Al atardecer llamé a Tupra desde la habitación de mi hotel, sólo podía tocarle a él darme consejo, e instrucciones con suerte, hacerme recomendaciones y servirme de guía, y además era el más indicado para esa clase de cuestiones en las que con hablar no basta; también era el más previsible, esto es, quien más probablemente me confirmaría que debía hacer lo que creía, o no me disuadiría de lo que debía. Calculé que podía ya estar en casa a aquella hora, aunque fuera una menos en Inglaterra, a no ser que tuviera el día multitudinario y festivo y hubiera reclutado a todos, incluidos Branshaw y Jane Treves, para salir en manada. Marqué su numero directo y lo cogió una mujer, sin embargo, seguramente la silueta atractiva, anticuada (casi figura de clepsidra), que había visto al final de aquella noche de vídeos, recortada contra la luz de un pasillo, a la puerta de su pequeño estudio; si era su mujer o ex-mujer, si era Beryl, él entendería aún mejor mi caso.

'¿Cómo te va, Jack? Qué gentil por tu parte llamar a dar noticias. ¿O es para interesarte por mí y por los demás? Más amable todavía, en medio de tus vacaciones.'

Había algo de ironía en su tono, desde luego, pero también le noté cierta alegría de oírme, o era divertimiento, conmigo aun se divertía. Preferí no disimular ni engañarlo más allá de los saludos.

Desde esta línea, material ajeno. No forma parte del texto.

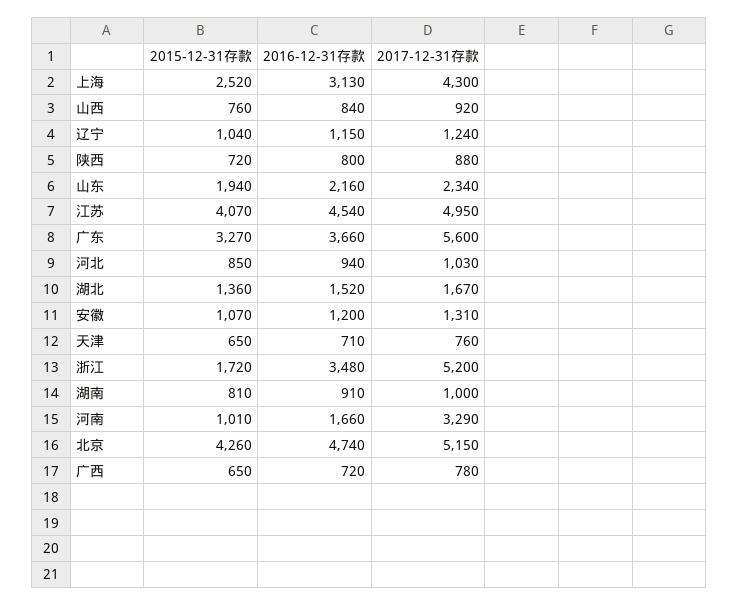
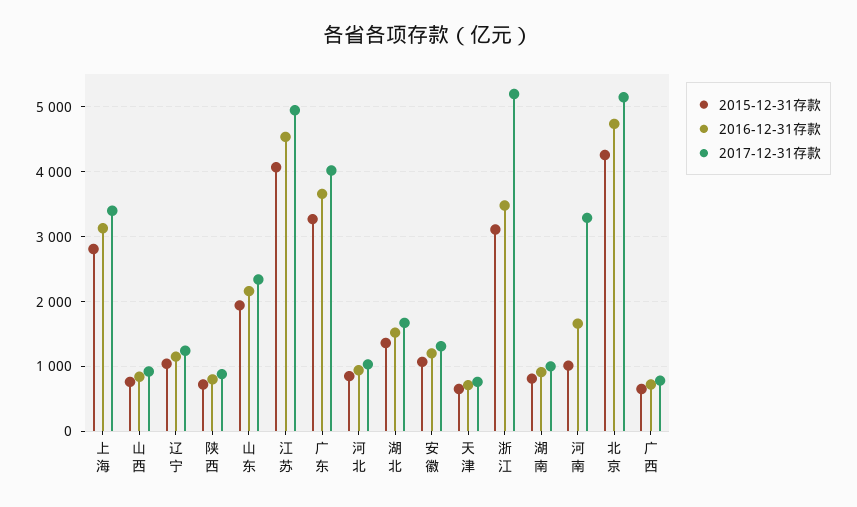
2015-12-31存款, 上海: 2520 -> 2800
2017-12-31存款, 上海: 4300 -> 3400
2017-12-31存款, 广东: 5600 -> 4000
2015-12-31存款, 浙江: 1720 -> 3100

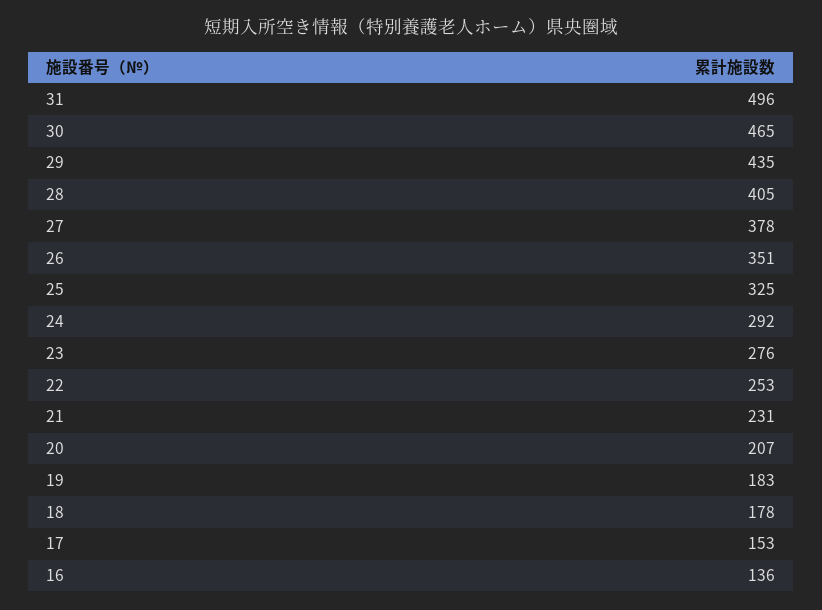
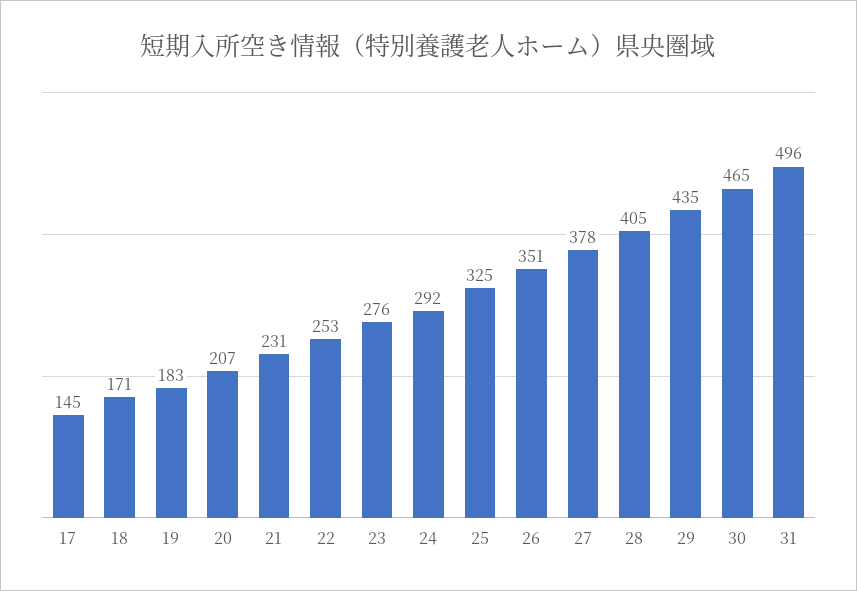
18: 178 -> 171
17: 153 -> 145
16: 136 -> none

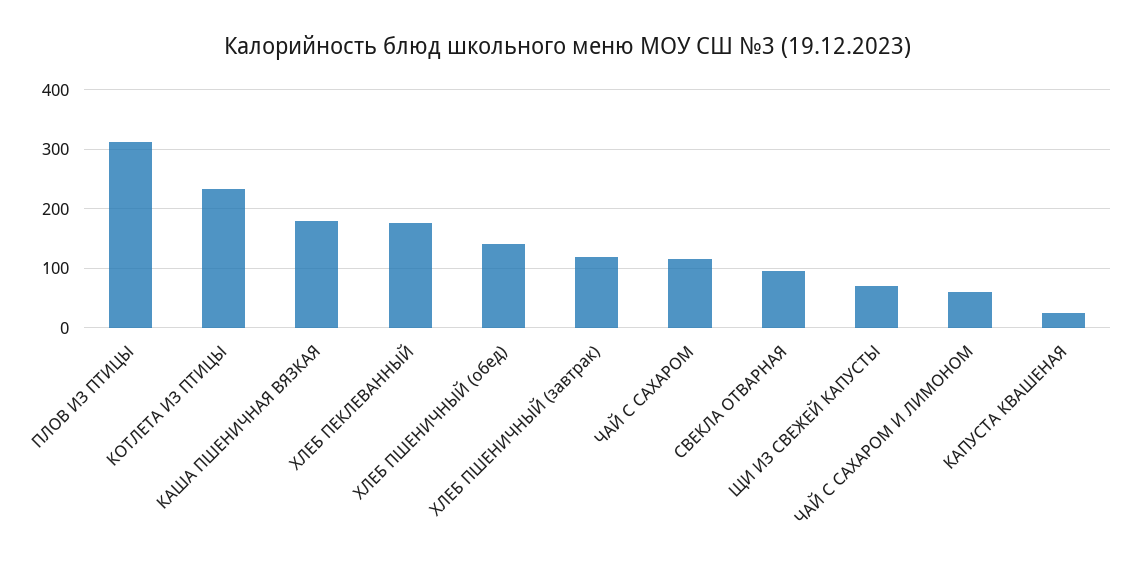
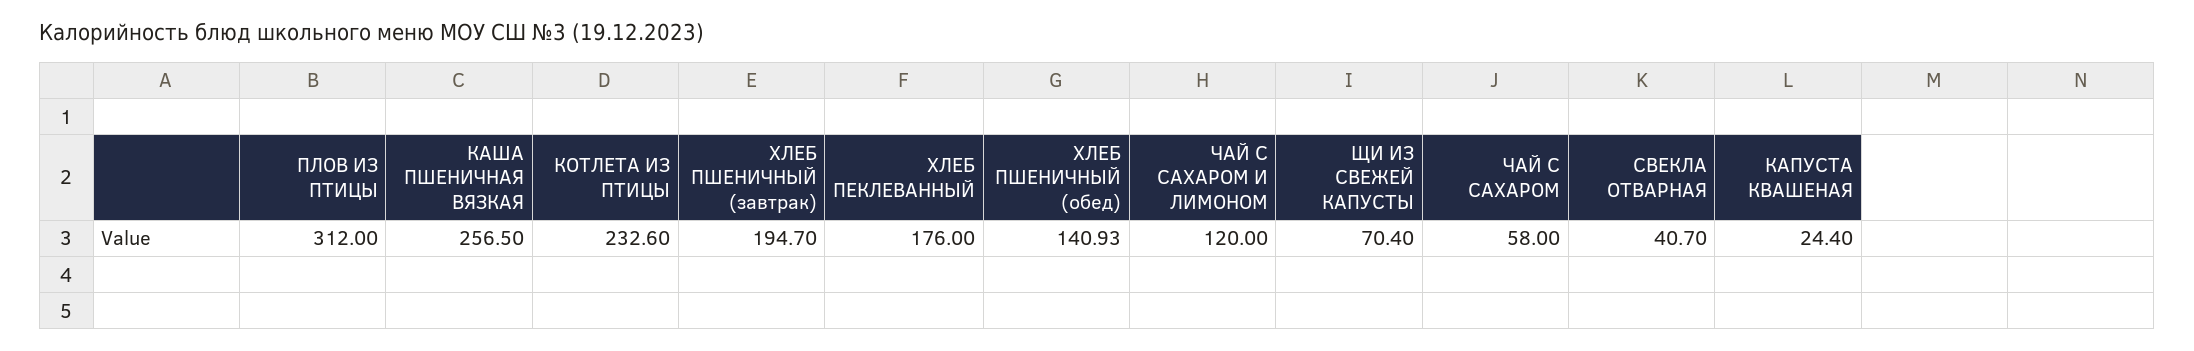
КАША ПШЕНИЧНАЯ ВЯЗКАЯ: 180 -> 256.5
ХЛЕБ ПШЕНИЧНЫЙ (завтрак): 120 -> 194.7
ЧАЙ С САХАРОМ: 120 -> 58
СВЕКЛА ОТВАРНАЯ: 100 -> 40.7
ЧАЙ С САХАРОМ И ЛИМОНОМ: 60 -> 120

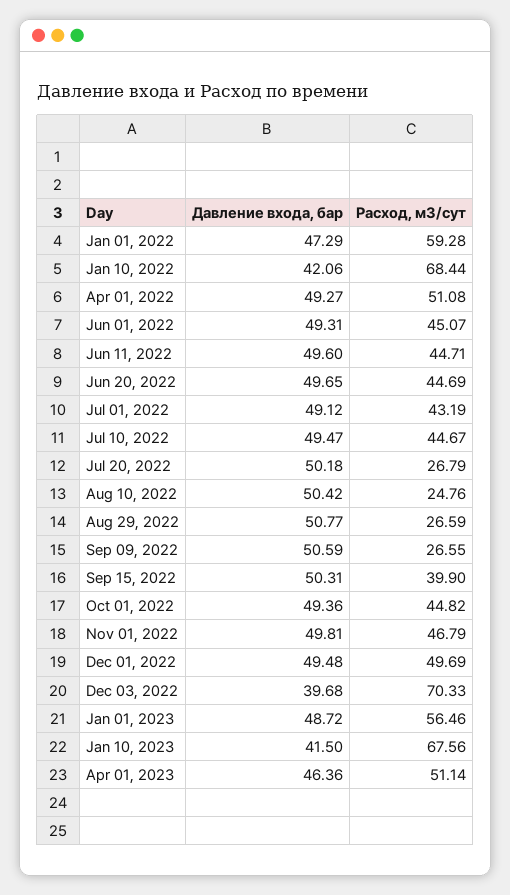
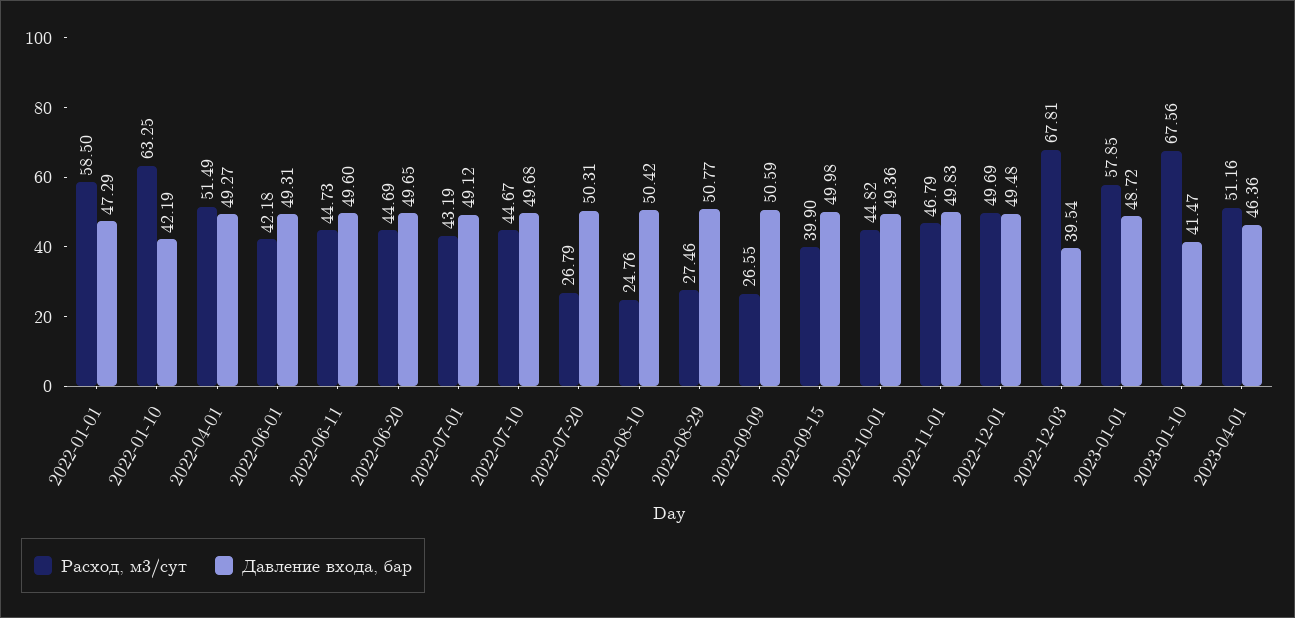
Расход, м3/сут, Jan 01, 2022: 59.28 -> 58.5
Давление входа, бар, Jan 10, 2022: 42.06 -> 42.19
Расход, м3/сут, Jan 10, 2022: 68.44 -> 63.25
Расход, м3/сут, Apr 01, 2022: 51.08 -> 51.49
Расход, м3/сут, Jun 01, 2022: 45.07 -> 42.18
Расход, м3/сут, Jun 11, 2022: 44.71 -> 44.73
Давление входа, бар, Jul 10, 2022: 49.47 -> 49.68
Давление входа, бар, Jul 20, 2022: 50.18 -> 50.31
Расход, м3/сут, Aug 29, 2022: 26.59 -> 27.46
Давление входа, бар, Sep 15, 2022: 50.31 -> 49.98
Давление входа, бар, Nov 01, 2022: 49.81 -> 49.83
Давление входа, бар, Dec 03, 2022: 39.68 -> 39.54
Расход, м3/сут, Dec 03, 2022: 70.33 -> 67.81
Расход, м3/сут, Jan 01, 2023: 56.46 -> 57.85
Давление входа, бар, Jan 10, 2023: 41.5 -> 41.47
Расход, м3/сут, Apr 01, 2023: 51.14 -> 51.16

'Tengo un asunto que resolver aquí, Bertie. Me gustaría saber qué te parece, qué debería hacer según tu criterio.' Lo llamé Bertie para complacerlo, para bien predisponerlo, aunque él se daría cuenta de eso, y le resumí la situación sin rodeos: 'Hay un tipo aquf, le dije. 'Creo que pega a mi mujer, o a mi ex-mujer, lo que sea, aún no estamos divorciados, salen juntos no sé desde cuándo, probablemente hace unos meses. Ella lo niega, pero ahora mismo tiene un ojo morado, y no es la primera vez que se da un buen golpe por accidente en los últimos tiempos, según su versión, claro. Eso me ha contado su hermana, que piensa como yo, por sucuenta. No me hace ninguna gracia que mis hijos corran el más mínimo riesgo de quedarse sin madre, estas cosas nunca se sabe cómo acaban, hay que cortarlas de raíz, ¿tú no crees? En fin, no me quedan demasiados días para arreglarlo. Me gustaría dejarlo zanjado antes de volverme, la intranquilidad es insoportable en la distancia, y distrae mucho del trabajo. No quisiera que ella se enterase de mi intervención, fuera cual fuese, en todo caso. Aunque sería difícil que no sospechase, estando yo aquí estos días, si resulta que por mi acción el panorama le cambia, y de eso se trata. Hablar con él no tendría sentido, lo negaría. Ademas no parece un tipo apocado, ni un pusilánime, más bien todo lo contrario; desde luego no es ningún De la Garza. Tampoco ganaría nada con insistirle a ella para que lo admita, la conozco bien, es muy terca. Y aunque lo consiguiera: la situación no variaría en esencia, ella está con él pese a todo.' Me paré. Lo que vino a continuación me costaba más decirlo: 'Debe de estar muy colada. Aunque no le haya dado tiempo a eso, quiero decir a estarlo de veras. Eso no ocurre en unos meses, ha de hacerse poso. Supongo que es la novedad, el primero que me sustituye, la ilusión excesiva, algo pasajero. Pero todo dura mientras dura, no sé si me entiendes. Y dura ahora'.

Tupra se quedó callado unos segundos. Luego contestó ya sin ironía, pero tampoco con mucha seriedad, había cierta ligereza en su tono, como si mi problema no le pareciera gran cosa, o no le viera una solución complicada.